Prompt
From the records below, copy each line in which the string "Prediction" occurs.
Start of Provided entries
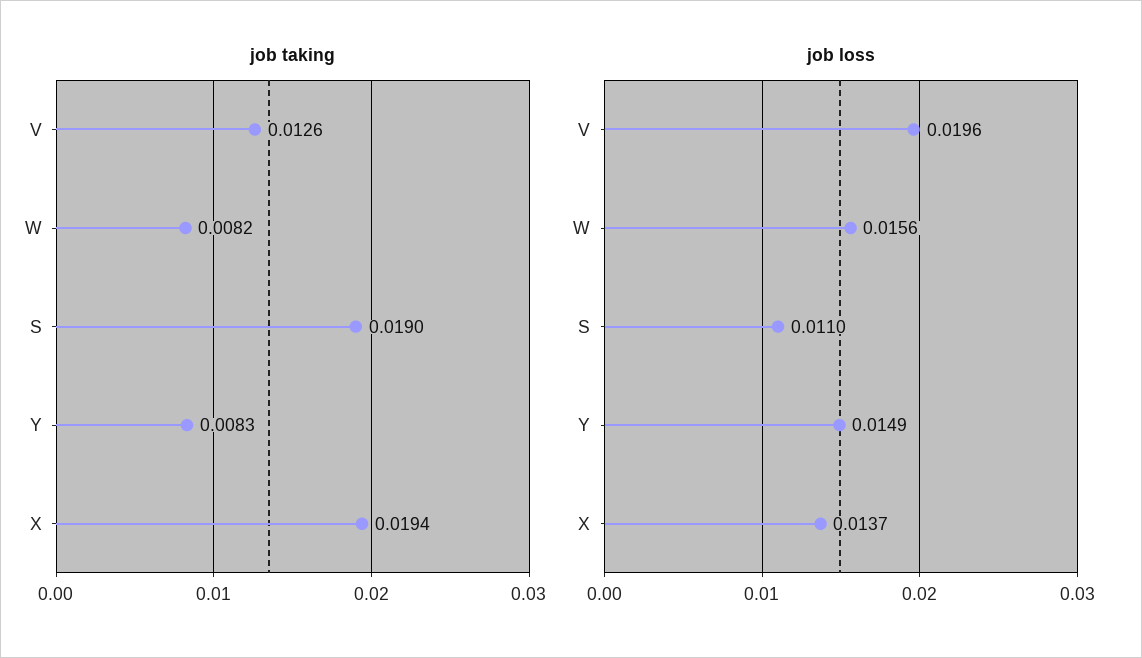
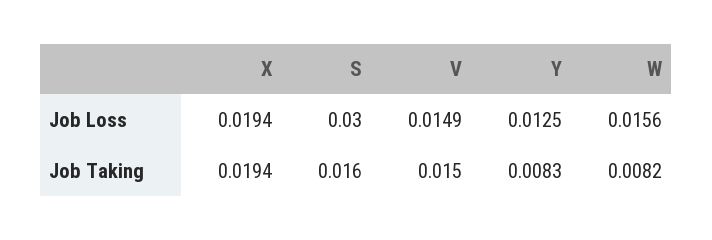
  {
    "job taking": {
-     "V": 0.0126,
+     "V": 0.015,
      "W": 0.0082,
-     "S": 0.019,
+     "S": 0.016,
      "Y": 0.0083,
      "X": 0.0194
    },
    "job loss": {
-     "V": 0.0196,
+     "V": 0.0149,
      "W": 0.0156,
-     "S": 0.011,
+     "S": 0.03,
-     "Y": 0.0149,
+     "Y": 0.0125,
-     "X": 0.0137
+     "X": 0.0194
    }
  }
End of Provided entries
Start of Provided entries
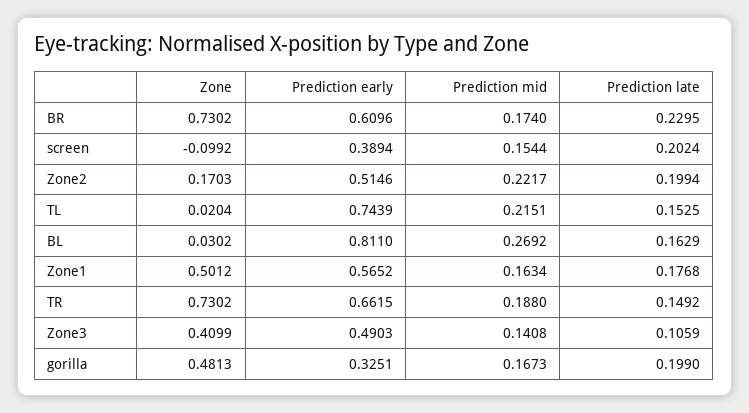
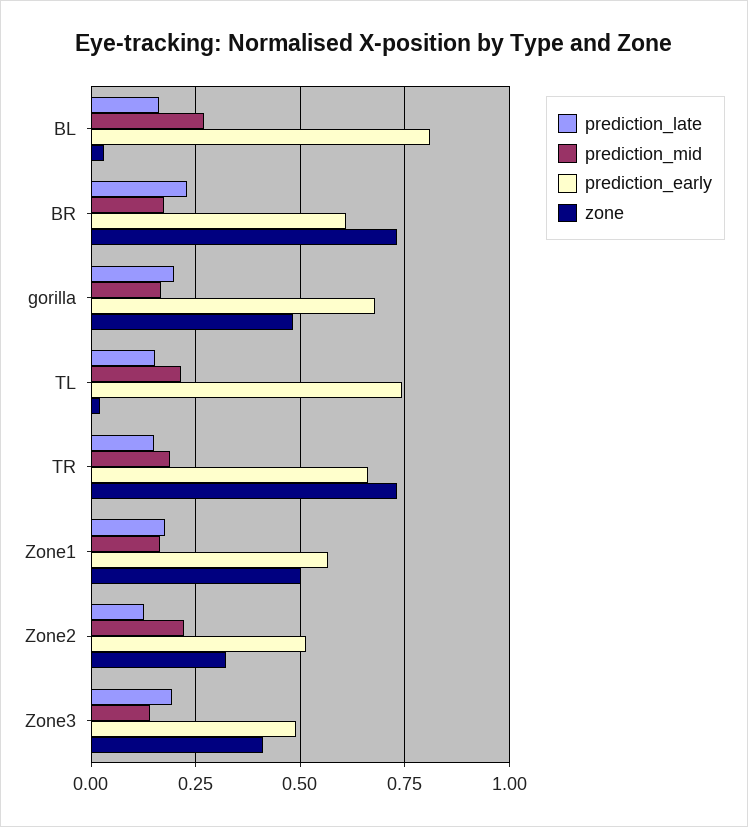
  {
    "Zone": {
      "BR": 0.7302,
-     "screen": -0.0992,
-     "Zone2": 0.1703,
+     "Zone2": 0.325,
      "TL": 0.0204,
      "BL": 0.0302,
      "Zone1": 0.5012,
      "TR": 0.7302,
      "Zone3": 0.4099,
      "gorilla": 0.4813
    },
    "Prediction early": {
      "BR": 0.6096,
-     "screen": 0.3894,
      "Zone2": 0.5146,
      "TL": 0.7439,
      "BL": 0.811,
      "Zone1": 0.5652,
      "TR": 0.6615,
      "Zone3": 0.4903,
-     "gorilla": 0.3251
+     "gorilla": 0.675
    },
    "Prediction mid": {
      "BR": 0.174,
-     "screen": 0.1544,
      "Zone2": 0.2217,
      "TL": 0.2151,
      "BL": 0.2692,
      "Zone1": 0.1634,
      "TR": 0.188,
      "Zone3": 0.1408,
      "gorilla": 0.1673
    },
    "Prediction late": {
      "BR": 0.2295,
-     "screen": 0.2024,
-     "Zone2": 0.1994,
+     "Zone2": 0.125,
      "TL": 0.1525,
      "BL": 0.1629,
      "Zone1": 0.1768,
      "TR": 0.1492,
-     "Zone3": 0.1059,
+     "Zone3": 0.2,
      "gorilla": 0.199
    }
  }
End of Provided entries
Start of Provided entries
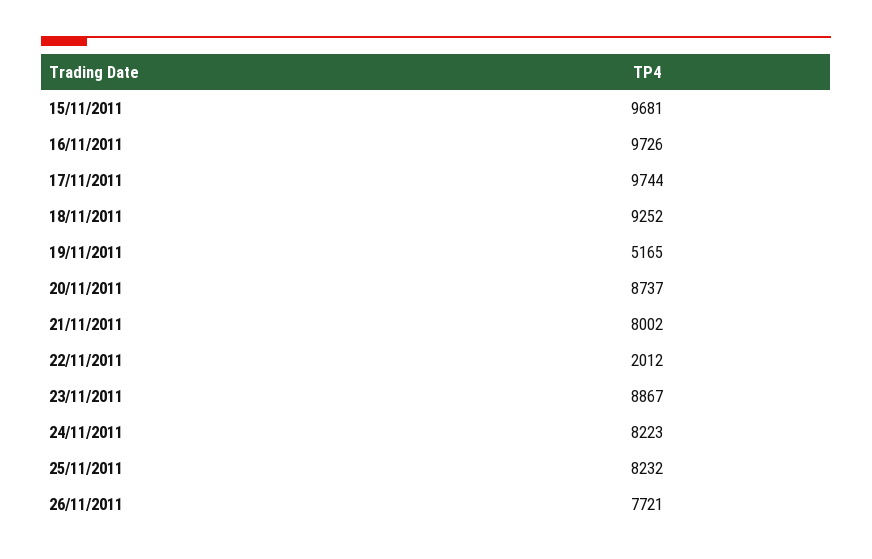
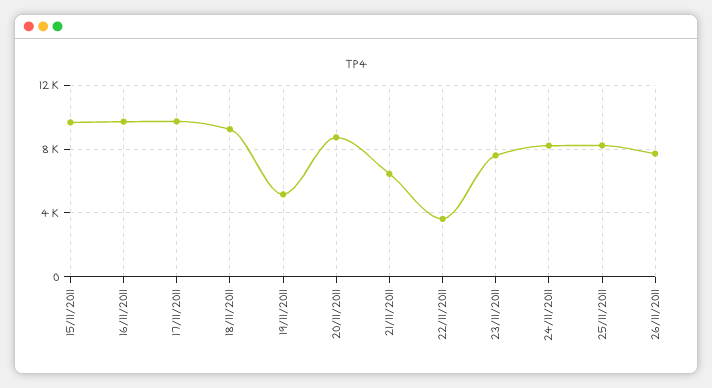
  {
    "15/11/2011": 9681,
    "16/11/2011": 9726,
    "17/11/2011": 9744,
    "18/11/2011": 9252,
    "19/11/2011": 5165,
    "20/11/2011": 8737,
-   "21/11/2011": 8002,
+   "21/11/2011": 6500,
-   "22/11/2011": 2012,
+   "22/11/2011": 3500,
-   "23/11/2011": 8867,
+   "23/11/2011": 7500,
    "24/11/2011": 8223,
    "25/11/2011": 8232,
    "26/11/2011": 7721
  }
End of Provided entries
Task solution
    "Prediction early": {
    "Prediction mid": {
    "Prediction late": {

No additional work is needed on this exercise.